--- Input for this task ---
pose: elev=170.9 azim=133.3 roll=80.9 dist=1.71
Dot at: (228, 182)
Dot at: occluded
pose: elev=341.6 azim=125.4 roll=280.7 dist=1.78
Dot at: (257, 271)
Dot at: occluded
---
--- Input for this task ---
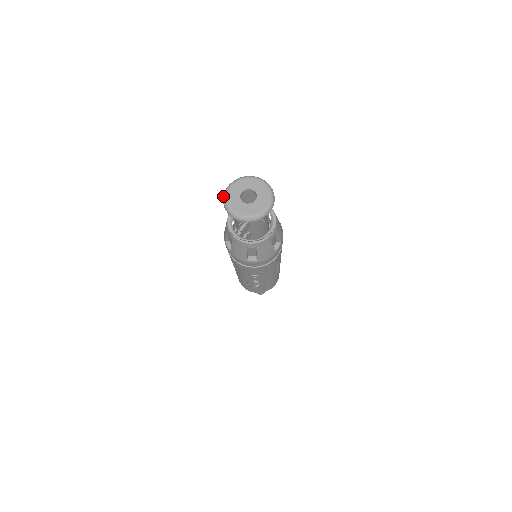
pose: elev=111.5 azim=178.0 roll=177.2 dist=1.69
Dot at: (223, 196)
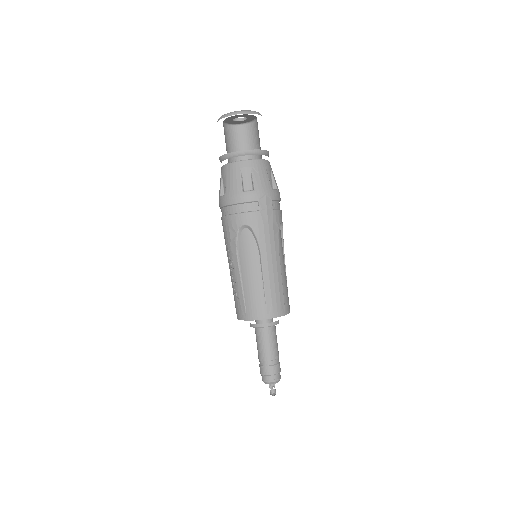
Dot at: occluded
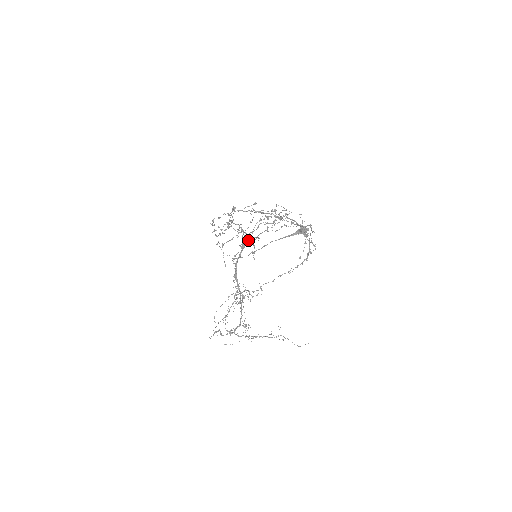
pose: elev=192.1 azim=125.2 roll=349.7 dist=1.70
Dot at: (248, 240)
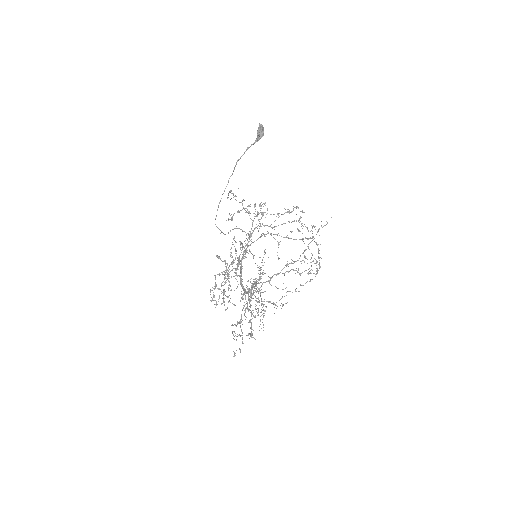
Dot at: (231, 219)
---
--- Input for this task ---
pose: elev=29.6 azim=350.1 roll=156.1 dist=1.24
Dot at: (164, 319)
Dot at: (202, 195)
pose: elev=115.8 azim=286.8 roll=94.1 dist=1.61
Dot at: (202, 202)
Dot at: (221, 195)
---
Write out the lines of the listing verbatim, starting with the line containing "pose: elev=111.5 azim=178.0" and ending with the line containing "Dot at: (231, 219)", both included. Omit the pictures from your answer.

Exercise output:
pose: elev=111.5 azim=178.0 roll=177.2 dist=1.69
Dot at: (223, 196)
Dot at: occluded
pose: elev=192.1 azim=125.2 roll=349.7 dist=1.70
Dot at: (248, 240)
Dot at: (231, 219)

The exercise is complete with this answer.